**Exercise material**
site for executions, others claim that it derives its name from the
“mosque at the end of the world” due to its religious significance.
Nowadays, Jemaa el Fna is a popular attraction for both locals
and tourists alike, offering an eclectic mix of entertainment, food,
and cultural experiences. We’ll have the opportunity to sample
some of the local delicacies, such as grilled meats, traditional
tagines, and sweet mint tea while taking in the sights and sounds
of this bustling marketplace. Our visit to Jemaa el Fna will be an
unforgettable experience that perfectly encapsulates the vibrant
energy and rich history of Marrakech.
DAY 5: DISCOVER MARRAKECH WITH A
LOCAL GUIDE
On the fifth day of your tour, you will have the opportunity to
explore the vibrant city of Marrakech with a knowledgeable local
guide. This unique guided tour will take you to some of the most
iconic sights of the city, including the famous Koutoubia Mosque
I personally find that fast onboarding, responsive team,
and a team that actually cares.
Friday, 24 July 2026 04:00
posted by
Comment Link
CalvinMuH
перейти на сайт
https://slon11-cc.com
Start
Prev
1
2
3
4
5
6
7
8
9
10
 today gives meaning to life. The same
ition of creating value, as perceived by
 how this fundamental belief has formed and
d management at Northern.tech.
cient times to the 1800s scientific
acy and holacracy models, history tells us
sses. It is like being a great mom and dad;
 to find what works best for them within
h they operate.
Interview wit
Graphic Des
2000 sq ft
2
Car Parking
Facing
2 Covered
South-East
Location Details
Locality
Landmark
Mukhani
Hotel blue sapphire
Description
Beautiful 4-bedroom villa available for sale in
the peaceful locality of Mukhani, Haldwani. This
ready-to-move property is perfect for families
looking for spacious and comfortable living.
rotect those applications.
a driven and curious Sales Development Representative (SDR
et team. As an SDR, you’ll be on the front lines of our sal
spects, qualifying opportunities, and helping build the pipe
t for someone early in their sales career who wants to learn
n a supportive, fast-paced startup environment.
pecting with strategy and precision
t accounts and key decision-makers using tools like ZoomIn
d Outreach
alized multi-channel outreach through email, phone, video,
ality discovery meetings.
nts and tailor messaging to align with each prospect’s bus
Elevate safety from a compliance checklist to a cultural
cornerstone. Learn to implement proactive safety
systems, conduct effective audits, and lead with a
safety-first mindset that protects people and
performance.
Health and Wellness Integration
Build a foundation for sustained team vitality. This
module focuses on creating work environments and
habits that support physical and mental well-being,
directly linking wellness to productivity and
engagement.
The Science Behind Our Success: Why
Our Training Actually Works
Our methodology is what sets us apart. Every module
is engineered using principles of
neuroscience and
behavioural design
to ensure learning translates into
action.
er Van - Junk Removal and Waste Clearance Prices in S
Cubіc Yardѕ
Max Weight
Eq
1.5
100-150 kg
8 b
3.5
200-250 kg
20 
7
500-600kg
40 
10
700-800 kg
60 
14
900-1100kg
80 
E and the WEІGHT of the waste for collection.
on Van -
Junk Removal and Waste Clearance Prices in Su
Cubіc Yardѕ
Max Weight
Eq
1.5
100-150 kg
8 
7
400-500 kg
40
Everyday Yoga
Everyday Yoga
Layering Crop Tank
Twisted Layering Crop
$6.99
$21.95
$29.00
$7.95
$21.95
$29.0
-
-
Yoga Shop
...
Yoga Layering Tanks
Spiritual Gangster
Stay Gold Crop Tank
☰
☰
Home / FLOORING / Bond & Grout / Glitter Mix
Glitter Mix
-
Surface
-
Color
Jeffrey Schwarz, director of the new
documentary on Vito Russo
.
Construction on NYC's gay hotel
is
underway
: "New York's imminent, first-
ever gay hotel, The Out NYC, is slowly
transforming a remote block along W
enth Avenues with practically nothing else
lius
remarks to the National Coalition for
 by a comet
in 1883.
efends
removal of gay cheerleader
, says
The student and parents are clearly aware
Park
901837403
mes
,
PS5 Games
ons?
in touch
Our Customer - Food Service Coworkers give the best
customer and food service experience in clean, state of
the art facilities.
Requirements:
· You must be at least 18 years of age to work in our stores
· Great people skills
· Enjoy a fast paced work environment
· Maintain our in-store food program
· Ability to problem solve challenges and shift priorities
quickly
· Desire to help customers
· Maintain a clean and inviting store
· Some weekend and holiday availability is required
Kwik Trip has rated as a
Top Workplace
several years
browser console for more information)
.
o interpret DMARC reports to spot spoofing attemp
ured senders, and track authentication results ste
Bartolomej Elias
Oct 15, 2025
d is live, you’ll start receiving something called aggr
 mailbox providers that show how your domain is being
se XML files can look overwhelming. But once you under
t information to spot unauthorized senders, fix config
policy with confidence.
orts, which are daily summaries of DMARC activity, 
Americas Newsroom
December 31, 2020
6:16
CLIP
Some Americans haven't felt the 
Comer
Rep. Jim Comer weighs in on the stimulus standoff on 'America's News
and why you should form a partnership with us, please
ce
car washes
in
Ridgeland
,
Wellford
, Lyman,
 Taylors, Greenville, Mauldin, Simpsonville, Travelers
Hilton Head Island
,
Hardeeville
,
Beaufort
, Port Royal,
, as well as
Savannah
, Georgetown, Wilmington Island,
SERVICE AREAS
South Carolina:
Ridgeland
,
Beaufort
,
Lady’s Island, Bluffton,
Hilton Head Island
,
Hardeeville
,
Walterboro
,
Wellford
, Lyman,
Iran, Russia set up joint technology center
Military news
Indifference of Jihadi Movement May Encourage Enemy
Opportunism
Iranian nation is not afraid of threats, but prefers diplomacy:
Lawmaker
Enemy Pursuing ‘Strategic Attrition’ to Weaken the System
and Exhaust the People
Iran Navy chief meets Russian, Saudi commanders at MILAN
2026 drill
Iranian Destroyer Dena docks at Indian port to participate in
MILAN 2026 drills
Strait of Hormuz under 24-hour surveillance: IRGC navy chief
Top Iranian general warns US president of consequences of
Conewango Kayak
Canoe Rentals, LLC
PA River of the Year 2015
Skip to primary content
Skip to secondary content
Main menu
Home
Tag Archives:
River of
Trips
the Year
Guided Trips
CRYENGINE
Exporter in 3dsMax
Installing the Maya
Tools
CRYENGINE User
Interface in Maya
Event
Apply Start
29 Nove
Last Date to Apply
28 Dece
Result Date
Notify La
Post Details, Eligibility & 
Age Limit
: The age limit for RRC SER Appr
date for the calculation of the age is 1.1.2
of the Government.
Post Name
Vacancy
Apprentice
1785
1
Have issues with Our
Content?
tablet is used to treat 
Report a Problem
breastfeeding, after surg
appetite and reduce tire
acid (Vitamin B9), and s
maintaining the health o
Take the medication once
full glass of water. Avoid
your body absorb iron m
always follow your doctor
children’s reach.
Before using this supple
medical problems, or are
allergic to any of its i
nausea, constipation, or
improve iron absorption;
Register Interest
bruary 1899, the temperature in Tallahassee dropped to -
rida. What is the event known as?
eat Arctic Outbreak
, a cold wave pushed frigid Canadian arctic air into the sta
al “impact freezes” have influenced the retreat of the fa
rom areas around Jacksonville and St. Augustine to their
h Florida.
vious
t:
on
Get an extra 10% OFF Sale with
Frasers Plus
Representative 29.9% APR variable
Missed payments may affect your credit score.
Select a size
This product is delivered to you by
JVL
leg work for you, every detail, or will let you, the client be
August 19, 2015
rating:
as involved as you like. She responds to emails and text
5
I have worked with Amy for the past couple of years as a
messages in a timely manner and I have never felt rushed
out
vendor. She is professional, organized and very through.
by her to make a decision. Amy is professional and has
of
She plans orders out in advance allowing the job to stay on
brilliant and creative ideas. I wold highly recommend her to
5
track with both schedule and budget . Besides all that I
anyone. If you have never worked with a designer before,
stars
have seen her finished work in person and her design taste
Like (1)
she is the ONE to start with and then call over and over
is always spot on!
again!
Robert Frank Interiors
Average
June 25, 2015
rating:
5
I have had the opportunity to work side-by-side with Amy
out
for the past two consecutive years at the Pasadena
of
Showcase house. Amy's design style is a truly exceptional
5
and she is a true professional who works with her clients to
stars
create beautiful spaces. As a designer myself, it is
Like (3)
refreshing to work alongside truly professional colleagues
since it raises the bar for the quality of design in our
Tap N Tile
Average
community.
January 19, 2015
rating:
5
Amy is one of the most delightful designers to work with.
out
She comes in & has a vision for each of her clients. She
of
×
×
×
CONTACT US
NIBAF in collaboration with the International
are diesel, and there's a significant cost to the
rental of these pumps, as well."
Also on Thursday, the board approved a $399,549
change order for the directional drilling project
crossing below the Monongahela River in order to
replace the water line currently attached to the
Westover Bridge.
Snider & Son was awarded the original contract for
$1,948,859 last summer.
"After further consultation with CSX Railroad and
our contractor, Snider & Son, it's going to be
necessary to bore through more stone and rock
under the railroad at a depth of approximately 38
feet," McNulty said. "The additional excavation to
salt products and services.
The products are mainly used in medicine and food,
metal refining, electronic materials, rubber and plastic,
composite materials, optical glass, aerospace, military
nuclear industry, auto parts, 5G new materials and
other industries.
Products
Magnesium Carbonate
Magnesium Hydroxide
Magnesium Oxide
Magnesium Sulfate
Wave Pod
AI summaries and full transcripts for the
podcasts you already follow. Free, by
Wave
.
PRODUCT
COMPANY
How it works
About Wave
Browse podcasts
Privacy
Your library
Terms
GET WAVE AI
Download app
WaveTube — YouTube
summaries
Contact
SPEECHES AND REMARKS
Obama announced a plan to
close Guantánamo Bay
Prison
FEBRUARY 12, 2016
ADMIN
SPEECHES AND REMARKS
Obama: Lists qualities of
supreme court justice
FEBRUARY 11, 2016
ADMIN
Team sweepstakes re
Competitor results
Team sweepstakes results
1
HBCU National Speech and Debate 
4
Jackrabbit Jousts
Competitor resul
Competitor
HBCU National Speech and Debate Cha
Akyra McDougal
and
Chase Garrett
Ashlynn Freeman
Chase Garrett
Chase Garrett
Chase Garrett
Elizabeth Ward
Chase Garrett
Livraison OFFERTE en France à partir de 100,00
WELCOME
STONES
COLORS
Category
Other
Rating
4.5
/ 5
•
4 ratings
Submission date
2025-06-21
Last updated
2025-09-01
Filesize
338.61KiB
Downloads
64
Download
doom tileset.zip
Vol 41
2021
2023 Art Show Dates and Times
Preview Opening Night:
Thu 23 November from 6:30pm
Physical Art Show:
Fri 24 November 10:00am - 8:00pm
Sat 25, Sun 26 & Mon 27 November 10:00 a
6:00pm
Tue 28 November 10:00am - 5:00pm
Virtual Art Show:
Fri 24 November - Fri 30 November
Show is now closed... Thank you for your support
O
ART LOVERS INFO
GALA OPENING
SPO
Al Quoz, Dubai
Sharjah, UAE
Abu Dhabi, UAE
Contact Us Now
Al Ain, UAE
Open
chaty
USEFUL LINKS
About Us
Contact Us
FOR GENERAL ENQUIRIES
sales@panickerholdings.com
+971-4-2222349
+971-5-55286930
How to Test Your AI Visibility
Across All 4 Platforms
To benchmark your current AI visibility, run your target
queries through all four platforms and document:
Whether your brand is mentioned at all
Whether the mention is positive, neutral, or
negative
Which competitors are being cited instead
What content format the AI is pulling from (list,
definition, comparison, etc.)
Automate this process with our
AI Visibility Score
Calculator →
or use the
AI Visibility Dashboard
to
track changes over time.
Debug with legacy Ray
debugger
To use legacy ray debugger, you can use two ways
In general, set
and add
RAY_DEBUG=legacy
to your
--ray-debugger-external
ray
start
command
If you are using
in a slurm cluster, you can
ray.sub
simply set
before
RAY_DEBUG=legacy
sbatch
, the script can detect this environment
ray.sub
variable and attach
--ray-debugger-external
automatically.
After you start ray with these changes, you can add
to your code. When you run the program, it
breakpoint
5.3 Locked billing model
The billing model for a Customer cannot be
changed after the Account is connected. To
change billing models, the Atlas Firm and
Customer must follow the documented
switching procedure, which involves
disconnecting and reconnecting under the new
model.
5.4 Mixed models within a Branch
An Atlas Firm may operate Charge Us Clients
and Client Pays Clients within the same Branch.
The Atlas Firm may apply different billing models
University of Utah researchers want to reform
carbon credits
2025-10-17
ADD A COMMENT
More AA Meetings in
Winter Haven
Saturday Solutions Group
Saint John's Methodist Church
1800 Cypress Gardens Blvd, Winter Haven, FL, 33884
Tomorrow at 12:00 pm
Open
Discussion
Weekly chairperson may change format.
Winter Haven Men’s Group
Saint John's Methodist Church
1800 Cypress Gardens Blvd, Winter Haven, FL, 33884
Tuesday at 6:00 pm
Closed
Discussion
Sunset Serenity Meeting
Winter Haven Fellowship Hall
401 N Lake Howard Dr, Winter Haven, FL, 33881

**Task prompt**
Would you please repeat exactly the lines above, starting at the line with "Jackrabbit Jousts" and stopping at the line with "definition, comparison, etc.)", both included?

**Response box**
Jackrabbit Jousts
Competitor resul
Competitor
HBCU National Speech and Debate Cha
Akyra McDougal
and
Chase Garrett
Ashlynn Freeman
Chase Garrett
Chase Garrett
Chase Garrett
Elizabeth Ward
Chase Garrett
Livraison OFFERTE en France à partir de 100,00
WELCOME
STONES
COLORS
Category
Other
Rating
4.5
/ 5
•
4 ratings
Submission date
2025-06-21
Last updated
2025-09-01
Filesize
338.61KiB
Downloads
64
Download
doom tileset.zip
Vol 41
2021
2023 Art Show Dates and Times
Preview Opening Night:
Thu 23 November from 6:30pm
Physical Art Show:
Fri 24 November 10:00am - 8:00pm
Sat 25, Sun 26 & Mon 27 November 10:00 a
6:00pm
Tue 28 November 10:00am - 5:00pm
Virtual Art Show:
Fri 24 November - Fri 30 November
Show is now closed... Thank you for your support
O
ART LOVERS INFO
GALA OPENING
SPO
Al Quoz, Dubai
Sharjah, UAE
Abu Dhabi, UAE
Contact Us Now
Al Ain, UAE
Open
chaty
USEFUL LINKS
About Us
Contact Us
FOR GENERAL ENQUIRIES
sales@panickerholdings.com
+971-4-2222349
+971-5-55286930
How to Test Your AI Visibility
Across All 4 Platforms
To benchmark your current AI visibility, run your target
queries through all four platforms and document:
Whether your brand is mentioned at all
Whether the mention is positive, neutral, or
negative
Which competitors are being cited instead
What content format the AI is pulling from (list,
definition, comparison, etc.)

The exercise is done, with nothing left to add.